Baghdad greeted the British report - the product of the government's secretive Joint Intelligence Committee - as “baseless," and military analysts in London said that on first reading, it offered little new information.

“It does not produce any convincing evidence, or any ‘killer fact’, that says that Saddam Hussein has to be taken out straight away,” said Charles Heyman, editor of Jane’s World Armies.

"What it does do is produce very convincing evidence that (United Nations) weapons inspectors have to be pushed back into Iraq very quickly," he said.

The report alleged that:

  • Iraq has continued, since the 1991 Gulf War, to produce chemical and biological agents for eventual use in weapons.

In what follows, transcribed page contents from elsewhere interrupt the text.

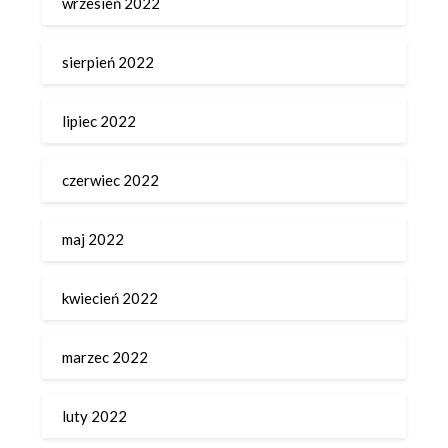
wrzesień 2022
sierpień 2022
lipiec 2022
czerwiec 2022
maj 2022
kwiecień 2022
marzec 2022
luty 2022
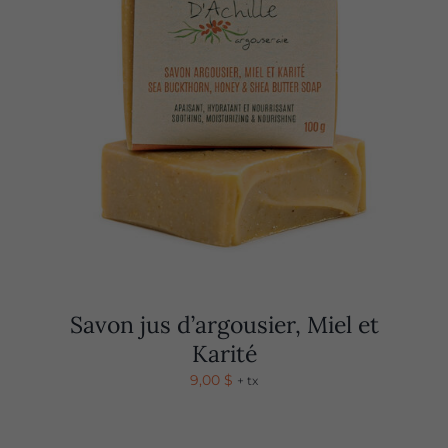
Savon jus d’argousier, Miel et
Karité
9,00
$
+ tx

  • It has “military plans for the use of chemical and biological weapons, including against its own Shia population,” and that “some of these weapons are deployable within 45 minutes of an order to use them.”

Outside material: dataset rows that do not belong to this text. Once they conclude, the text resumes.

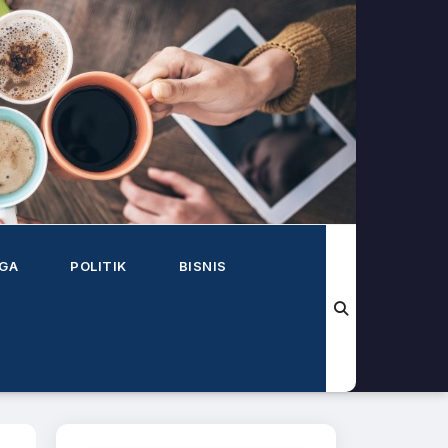
AGA
POLITIK
BISNIS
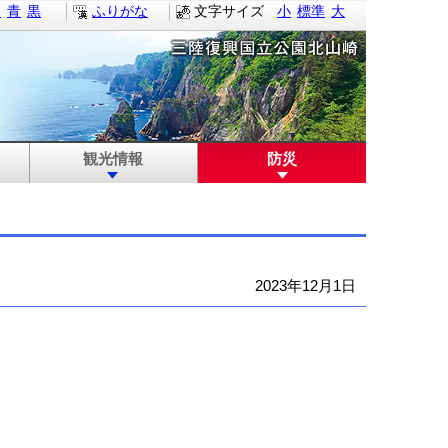
白
青
黒
ふりがな
文字サイズ
小
標準
大
観光情報
防災
2023年12月1日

  • Iraq could produce a nuclear weapons in “between one and two years” if it could get fissile material, such as uranium, and “other essential components” from foreign sources.

(That is a more conservative time frame from the one given on September 9 by the International Institute for Strategic Studies, a London-based think-tank, which said Iraq could make nuclear weapons "within months" with foreign help.)

  • Iraq has sought “significant quantities of uranium from Africa” and recalled specialists to work on its nuclear program derailed by U.N. inspectors prior to their departure four years ago.

  • It has “illegally" retained up to 20 al-Hussein missiles capable of hitting Israel or Cyprus, where Britain has military bases, and is developing longer-range missiles that could reach as far as Oman, the Iran-Afghan border and most of Turkey.

  • It has “learnt lessons from previous U.N. weapons inspections” and begun already to hide “sensitive equipment and documentation” even after telling that United Nations last week that it will accept a return of inspectors.

Giving Iraq’s first reaction, Culture Minister Hamad Yussef Hammadi said the dossier was “baseless” and part of a “campaign of lies orchestrated by world Zionism.”

“All the reports presented to the U.N. by former weapons inspectors have shown that Iraq does not possess such weapons which were destroyed either by the teams of inspectors or by Iraq itself,” Hammadi said.

Blair is the European leader who most strongly backs Bush’s tough line on Iraq, though his government is putting a greater accent on disarming Iraq than on “regime change” in Baghdad.

Meanwhile, French President Jacques Chirac said Tuesday that his government has “indications” that Iraq possesses weapons of mass destruction, but that U.N. weapons inspectors will need to provide proof.

“On these questions, we obviously have indications although no proof, and this is, incidentally, one of the reasons why we insist firmly that the inspectors return” to Iraq, Chirac told the closing news conference of the Asia-Europe meeting (ASEM) in Copenhagen.

Chirac said that he “naturally” had no advance knowledge of evidence on Iraq’s capabilities presented by British Prime Minister Tony Blair on Tuesday.